Once you reach the line containing "view em planes tint at k:(x, y)" in the data below, restate each line word for word up to and including the one containing "Figure 1: Row".

The data below:

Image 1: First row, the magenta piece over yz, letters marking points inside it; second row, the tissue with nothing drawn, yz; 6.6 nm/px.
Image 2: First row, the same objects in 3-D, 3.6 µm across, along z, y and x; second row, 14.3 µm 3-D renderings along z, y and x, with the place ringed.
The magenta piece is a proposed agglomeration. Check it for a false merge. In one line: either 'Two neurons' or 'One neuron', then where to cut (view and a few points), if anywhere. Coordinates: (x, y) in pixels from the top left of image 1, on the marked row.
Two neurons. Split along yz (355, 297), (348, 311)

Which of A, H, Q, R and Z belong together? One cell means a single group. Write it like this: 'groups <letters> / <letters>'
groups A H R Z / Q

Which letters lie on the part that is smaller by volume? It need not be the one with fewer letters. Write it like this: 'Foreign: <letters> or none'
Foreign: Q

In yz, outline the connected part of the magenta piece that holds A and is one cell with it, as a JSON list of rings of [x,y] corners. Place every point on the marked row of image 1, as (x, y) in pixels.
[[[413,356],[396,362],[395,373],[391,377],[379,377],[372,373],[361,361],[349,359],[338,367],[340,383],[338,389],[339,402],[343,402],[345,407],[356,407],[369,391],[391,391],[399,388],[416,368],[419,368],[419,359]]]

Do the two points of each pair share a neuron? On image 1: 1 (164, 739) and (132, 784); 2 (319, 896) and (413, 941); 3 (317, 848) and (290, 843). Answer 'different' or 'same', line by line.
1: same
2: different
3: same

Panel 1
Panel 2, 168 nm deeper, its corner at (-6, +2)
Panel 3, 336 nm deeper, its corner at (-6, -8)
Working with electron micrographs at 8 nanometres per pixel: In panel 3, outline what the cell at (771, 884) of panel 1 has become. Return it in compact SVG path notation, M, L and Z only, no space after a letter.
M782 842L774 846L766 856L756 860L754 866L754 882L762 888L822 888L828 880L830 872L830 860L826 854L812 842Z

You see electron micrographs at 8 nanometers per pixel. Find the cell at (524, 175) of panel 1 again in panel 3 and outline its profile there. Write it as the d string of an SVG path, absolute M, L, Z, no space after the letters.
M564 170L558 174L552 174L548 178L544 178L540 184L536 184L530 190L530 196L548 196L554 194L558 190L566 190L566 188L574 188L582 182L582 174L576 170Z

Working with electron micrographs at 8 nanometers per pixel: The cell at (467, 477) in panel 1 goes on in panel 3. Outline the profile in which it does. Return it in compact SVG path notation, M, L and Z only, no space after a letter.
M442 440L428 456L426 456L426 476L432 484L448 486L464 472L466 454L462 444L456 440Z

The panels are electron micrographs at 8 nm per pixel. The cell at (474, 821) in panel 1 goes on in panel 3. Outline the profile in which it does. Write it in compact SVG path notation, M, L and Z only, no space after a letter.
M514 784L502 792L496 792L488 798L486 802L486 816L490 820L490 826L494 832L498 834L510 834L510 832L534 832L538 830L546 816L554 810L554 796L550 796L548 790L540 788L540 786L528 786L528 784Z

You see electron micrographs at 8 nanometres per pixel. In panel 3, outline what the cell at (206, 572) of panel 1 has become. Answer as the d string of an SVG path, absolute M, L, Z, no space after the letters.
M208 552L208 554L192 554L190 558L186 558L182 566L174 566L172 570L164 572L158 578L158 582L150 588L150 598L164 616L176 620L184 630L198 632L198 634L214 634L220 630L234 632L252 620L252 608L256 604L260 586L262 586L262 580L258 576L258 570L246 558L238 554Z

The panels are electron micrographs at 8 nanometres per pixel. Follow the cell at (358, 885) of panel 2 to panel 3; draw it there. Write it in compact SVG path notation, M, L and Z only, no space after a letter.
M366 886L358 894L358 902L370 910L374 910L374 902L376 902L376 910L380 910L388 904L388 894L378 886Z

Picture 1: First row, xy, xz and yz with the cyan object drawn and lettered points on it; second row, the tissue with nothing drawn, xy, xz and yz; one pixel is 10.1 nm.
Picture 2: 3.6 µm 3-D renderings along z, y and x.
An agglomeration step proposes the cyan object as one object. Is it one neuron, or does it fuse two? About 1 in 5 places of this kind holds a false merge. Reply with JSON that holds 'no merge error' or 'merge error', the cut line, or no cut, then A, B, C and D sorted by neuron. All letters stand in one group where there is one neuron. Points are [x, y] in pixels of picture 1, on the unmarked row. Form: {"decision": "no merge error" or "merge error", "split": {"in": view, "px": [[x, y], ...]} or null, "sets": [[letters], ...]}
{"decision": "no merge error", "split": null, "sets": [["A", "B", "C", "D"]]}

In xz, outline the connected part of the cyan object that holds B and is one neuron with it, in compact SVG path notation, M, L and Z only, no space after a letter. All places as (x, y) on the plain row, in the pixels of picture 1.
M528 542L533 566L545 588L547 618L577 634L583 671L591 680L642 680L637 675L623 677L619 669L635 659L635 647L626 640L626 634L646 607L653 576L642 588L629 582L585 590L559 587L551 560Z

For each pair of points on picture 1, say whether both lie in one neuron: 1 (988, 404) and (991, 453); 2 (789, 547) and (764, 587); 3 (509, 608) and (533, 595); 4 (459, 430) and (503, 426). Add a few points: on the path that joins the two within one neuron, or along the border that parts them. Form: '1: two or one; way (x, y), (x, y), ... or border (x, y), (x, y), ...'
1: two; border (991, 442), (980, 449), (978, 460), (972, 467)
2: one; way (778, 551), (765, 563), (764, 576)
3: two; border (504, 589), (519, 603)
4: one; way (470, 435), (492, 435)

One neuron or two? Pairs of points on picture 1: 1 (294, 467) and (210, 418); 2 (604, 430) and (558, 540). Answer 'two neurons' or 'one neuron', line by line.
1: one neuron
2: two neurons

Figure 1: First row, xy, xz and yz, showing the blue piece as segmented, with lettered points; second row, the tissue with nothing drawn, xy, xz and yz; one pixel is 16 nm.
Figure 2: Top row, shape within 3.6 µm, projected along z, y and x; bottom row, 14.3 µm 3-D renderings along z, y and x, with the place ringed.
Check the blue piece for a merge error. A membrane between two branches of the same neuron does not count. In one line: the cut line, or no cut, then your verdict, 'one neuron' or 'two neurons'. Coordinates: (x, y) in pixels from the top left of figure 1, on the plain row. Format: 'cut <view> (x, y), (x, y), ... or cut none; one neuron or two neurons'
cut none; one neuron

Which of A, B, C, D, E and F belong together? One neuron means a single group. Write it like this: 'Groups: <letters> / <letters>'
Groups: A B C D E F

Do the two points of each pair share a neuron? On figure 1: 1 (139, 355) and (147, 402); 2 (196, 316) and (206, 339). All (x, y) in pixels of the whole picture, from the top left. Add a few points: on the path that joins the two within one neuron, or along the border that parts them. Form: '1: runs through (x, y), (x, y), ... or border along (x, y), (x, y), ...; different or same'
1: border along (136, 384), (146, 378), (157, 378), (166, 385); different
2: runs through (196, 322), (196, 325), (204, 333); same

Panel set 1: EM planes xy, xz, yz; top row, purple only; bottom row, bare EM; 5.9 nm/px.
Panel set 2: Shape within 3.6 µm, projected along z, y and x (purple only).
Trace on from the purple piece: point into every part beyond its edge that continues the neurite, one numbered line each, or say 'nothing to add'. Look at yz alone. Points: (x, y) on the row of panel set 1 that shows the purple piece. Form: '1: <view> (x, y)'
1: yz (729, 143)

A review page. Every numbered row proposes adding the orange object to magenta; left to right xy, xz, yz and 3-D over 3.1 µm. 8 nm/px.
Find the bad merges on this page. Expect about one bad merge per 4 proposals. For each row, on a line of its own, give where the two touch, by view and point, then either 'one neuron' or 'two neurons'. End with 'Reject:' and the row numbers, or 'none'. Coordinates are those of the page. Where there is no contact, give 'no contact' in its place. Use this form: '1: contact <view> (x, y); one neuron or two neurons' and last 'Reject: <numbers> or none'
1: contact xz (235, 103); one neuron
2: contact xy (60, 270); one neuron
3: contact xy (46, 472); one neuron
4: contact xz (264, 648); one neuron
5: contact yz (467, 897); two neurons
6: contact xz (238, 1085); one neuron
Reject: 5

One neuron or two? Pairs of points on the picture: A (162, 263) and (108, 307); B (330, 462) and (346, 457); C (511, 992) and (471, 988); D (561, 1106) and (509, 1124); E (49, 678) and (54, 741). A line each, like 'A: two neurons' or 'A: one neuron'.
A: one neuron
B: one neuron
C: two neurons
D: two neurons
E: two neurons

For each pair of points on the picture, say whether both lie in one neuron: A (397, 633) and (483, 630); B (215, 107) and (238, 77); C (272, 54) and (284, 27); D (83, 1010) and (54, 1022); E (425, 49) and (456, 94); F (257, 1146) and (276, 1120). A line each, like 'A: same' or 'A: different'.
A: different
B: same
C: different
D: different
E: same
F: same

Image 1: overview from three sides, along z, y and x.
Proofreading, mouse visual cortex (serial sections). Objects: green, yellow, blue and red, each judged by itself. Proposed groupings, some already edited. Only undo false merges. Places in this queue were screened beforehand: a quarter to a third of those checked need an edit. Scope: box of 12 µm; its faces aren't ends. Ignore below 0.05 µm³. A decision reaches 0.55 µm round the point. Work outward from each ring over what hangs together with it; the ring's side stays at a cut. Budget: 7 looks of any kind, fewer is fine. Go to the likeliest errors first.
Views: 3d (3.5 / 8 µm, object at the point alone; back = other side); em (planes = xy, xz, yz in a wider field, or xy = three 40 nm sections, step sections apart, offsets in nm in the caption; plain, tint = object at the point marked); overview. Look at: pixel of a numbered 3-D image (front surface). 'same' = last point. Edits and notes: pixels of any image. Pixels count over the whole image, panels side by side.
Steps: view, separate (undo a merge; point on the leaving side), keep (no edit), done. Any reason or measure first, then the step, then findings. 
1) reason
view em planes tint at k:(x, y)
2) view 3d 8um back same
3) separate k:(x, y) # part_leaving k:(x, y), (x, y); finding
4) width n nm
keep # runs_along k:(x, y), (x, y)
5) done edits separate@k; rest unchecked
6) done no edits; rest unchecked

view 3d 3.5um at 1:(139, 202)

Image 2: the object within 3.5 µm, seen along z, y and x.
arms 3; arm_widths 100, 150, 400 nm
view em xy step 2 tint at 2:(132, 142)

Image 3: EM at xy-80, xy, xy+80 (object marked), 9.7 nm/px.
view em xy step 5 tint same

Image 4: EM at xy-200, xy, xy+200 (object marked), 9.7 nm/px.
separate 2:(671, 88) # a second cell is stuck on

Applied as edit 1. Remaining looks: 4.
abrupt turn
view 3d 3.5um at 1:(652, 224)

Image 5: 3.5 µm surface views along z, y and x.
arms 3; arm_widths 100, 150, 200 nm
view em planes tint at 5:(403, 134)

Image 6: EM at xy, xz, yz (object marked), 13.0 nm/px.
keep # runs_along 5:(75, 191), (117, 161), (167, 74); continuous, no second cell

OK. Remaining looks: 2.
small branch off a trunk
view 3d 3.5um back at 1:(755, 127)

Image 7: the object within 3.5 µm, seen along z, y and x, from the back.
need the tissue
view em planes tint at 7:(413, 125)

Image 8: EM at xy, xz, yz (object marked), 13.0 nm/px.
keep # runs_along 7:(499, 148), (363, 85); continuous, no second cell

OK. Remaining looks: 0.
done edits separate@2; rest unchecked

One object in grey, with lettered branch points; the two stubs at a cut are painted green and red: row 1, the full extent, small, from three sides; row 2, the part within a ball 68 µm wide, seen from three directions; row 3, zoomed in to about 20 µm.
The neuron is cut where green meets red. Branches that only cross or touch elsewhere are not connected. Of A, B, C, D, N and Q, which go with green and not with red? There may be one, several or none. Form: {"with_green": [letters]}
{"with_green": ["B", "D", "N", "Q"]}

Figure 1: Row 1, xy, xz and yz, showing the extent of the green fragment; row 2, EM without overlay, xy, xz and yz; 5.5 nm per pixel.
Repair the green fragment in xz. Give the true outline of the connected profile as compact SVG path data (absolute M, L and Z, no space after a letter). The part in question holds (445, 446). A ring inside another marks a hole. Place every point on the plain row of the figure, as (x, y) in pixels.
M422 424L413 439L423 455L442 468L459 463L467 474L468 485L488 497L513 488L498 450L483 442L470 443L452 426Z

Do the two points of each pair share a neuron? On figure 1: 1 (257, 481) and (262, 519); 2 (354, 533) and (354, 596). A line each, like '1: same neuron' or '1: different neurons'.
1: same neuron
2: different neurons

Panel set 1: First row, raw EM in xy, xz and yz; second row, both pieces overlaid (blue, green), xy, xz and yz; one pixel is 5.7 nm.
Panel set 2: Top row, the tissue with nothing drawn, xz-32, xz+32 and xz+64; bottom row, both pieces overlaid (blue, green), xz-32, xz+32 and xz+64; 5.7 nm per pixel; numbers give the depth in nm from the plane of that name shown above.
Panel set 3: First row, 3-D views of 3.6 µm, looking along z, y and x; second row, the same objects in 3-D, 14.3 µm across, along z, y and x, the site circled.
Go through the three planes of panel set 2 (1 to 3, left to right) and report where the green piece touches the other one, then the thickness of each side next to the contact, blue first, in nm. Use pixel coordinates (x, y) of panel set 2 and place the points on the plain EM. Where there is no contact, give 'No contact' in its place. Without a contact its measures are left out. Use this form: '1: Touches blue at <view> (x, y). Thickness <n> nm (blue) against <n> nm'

End of The data.

Answer for the task
view em planes tint at k:(x, y)
2) view 3d 8um back same
3) separate k:(x, y) # part_leaving k:(x, y), (x, y); finding
4) width n nm
keep # runs_along k:(x, y), (x, y)
5) done edits separate@k; rest unchecked
6) done no edits; rest unchecked

view 3d 3.5um at 1:(139, 202)

Image 2: the object within 3.5 µm, seen along z, y and x.
arms 3; arm_widths 100, 150, 400 nm
view em xy step 2 tint at 2:(132, 142)

Image 3: EM at xy-80, xy, xy+80 (object marked), 9.7 nm/px.
view em xy step 5 tint same

Image 4: EM at xy-200, xy, xy+200 (object marked), 9.7 nm/px.
separate 2:(671, 88) # a second cell is stuck on

Applied as edit 1. Remaining looks: 4.
abrupt turn
view 3d 3.5um at 1:(652, 224)

Image 5: 3.5 µm surface views along z, y and x.
arms 3; arm_widths 100, 150, 200 nm
view em planes tint at 5:(403, 134)

Image 6: EM at xy, xz, yz (object marked), 13.0 nm/px.
keep # runs_along 5:(75, 191), (117, 161), (167, 74); continuous, no second cell

OK. Remaining looks: 2.
small branch off a trunk
view 3d 3.5um back at 1:(755, 127)

Image 7: the object within 3.5 µm, seen along z, y and x, from the back.
need the tissue
view em planes tint at 7:(413, 125)

Image 8: EM at xy, xz, yz (object marked), 13.0 nm/px.
keep # runs_along 7:(499, 148), (363, 85); continuous, no second cell

OK. Remaining looks: 0.
done edits separate@2; rest unchecked

One object in grey, with lettered branch points; the two stubs at a cut are painted green and red: row 1, the full extent, small, from three sides; row 2, the part within a ball 68 µm wide, seen from three directions; row 3, zoomed in to about 20 µm.
The neuron is cut where green meets red. Branches that only cross or touch elsewhere are not connected. Of A, B, C, D, N and Q, which go with green and not with red? There may be one, several or none. Form: {"with_green": [letters]}
{"with_green": ["B", "D", "N", "Q"]}

Figure 1: Row 1, xy, xz and yz, showing the extent of the green fragment; row 2, EM without overlay, xy, xz and yz; 5.5 nm per pixel.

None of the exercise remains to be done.